Ainsi, Éric Duhaime a été « très heureux de voir les Chinois manifester contre les mesures sanitaires abusives ».

C’est ce qu’il a écrit sur son compte Twitter mercredi.

Jusqu’ici tout va bien. Le problème, c’est le reste de son tweet, dégoulinant de sarcasme.

« Content de constater également que certains médias et certains politiciens d’ici s’en réjouissent, eux qui ont tant méprisé les manifestants pacifiques du convoi de la liberté », a-t-il ajouté.

Euh…. Par où commencer ?

Ce n’est pas la première fois qu’on cherche à comparer la situation qui prévalait au Québec et au Canada, au plus fort des mesures sanitaires, avec la vie sous une « dictature ».

Mais c’est un parallèle qui ne tenait pas la route auparavant… et qui est encore plus absurde aujourd’hui.

D’abord parce que les manifestations récentes en Chine ne peuvent être détachées de leur contexte : depuis le début de la pandémie, le pays défend bec et ongles une politique agressive zéro COVID.

Le gouvernement chinois ne cherche pas simplement à aplatir la courbe et à limiter la propagation du virus pour protéger les plus vulnérables ou empêcher que ses hôpitaux débordent – comme ce fut le cas ici.

Pékin met de l’avant, depuis près de trois ans, des mesures draconiennes sans commune mesure avec ce que nous avons connu. Son objectif – irréaliste – est d’éradiquer le virus.

Et on ne parle pas seulement des nombreux tests PCR obligatoires auxquels doivent se soumettre régulièrement les Chinois…

Des immeubles, des quartiers et parfois des villes au grand complet font l’objet de confinements aussi stricts qu’interminables.

Résultat : au cours des dernières années, on a notamment entendu parler de cas de Chinois qui ne pouvaient pas obtenir les soins médicaux dont ils avaient besoin ou qui ne parvenaient pas à manger à leur faim.

Le drame qui a servi d’élément déclencheur aux manifestations des derniers jours pourrait d’ailleurs être le résultat de mesures de confinement extrêmes. Elles seraient responsables de la lenteur de l’intervention des pompiers qui devaient éteindre un incendie dans un immeuble (dont les habitants étaient en quarantaine) du Xinjiang le 26 novembre dernier. Les autorités ont fait état de dix décès.

Le New York Times a souligné qu’on a signalé, sur place, des barricades et des portes verrouillées, c’est-à-dire des pratiques habituelles lors des confinements en Chine.

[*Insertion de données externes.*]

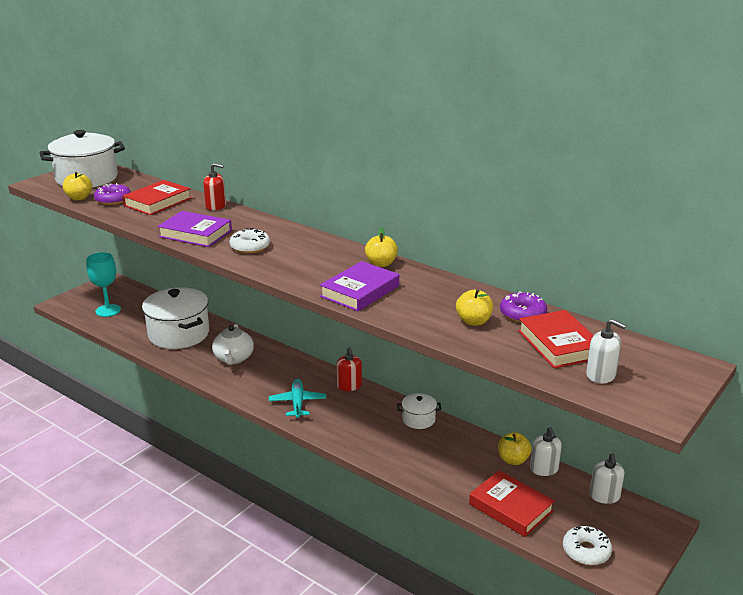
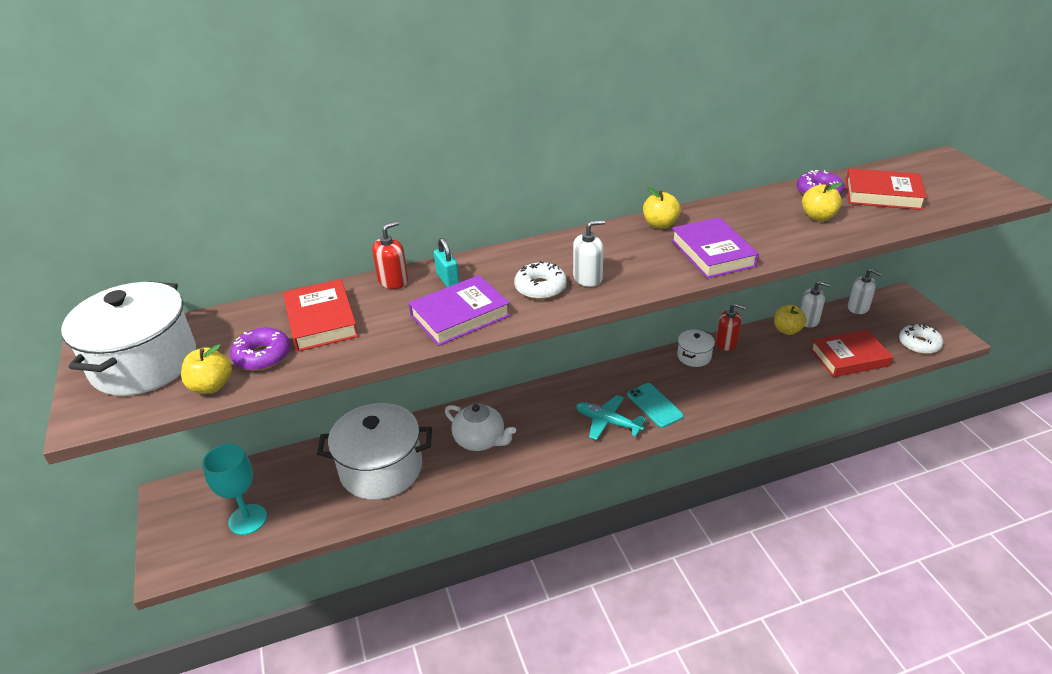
camera: 55 degrees left, 10 degrees up
red soap dispenser [336,347,362,391] -> red soap dispenser moved to [716,303,746,351]
white soap dispenser [586,319,626,383] -> white soap dispenser moved to [573,220,605,287]
none -> turquoise padlock [434,238,460,287]
none -> turquoise phone [627,383,684,428]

Un autre élément déclencheur, c’est une brèche dans la censure médiatique. Ce serait cocasse si ce n’était pas si affligeant : en regardant les matchs de la Coupe du monde de soccer à la télé, les Chinois ont constaté que le reste de la planète avait appris à vivre avec la COVID, maintenant que le vaccin offre une protection respectable et que le variant Omicron est moins dangereux.

Les censeurs chinois ont vite corrigé cette erreur. On tente de ne plus montrer, désormais, les images des spectateurs rassemblés (sans masques) dans les stades du Qatar. Mais le mal est fait.

À ce sujet, faut-il aussi rappeler à Éric Duhaime que la liberté de la presse n’existe pas en Chine, alors qu’elle est vigoureuse ici ?

Ah oui, c’est vrai, il faudrait aussi en informer l’Université d’Ottawa, qui s’est récemment pliée aux demandes de l’ambassadeur de Chine au Canada et a empêché les journalistes de filmer son discours. Eh, misère…

Revenons, en terminant, sur le traitement réservé aux manifestants. N’imaginez surtout pas que Pékin va leur permettre de s’installer dans la Cité interdite pendant des semaines comme ce fut le cas au centre-ville d’Ottawa ! Non, vous ne verrez pas de manifestants trinquer dans un jacuzzi sous le portrait de Mao, comme certains l’ont insinué sur Twitter en réponse à Éric Duhaime.

En Chine, toute manifestation doit être réprimée, coûte que coûte.

Et gageons que le régime punira sévèrement les manifestants afin de tuer cette rébellion dans l’œuf. Ce sera d’autant plus facile que pour les traquer, il dispose maintenant d’un appareil de surveillance sophistiqué qui fait fi de toutes les libertés individuelles qui nous sont chères.

Les manifestations ont-elles fait voler en éclats le mythe d’une « société harmonieuse », comme l’a soutenu jeudi un leader étudiant des manifestations de la place Tiananmen ? Peut-être. Elles vont aussi, vraisemblablement, pousser le régime de Xi Jinping à modifier certaines mesures sanitaires. Mais elles ne vont rien changer à son autoritarisme.

Insistons : toute comparaison entre la façon dont on a traité les manifestants ici et la réaction du régime chinois à la colère de son peuple est irrecevable.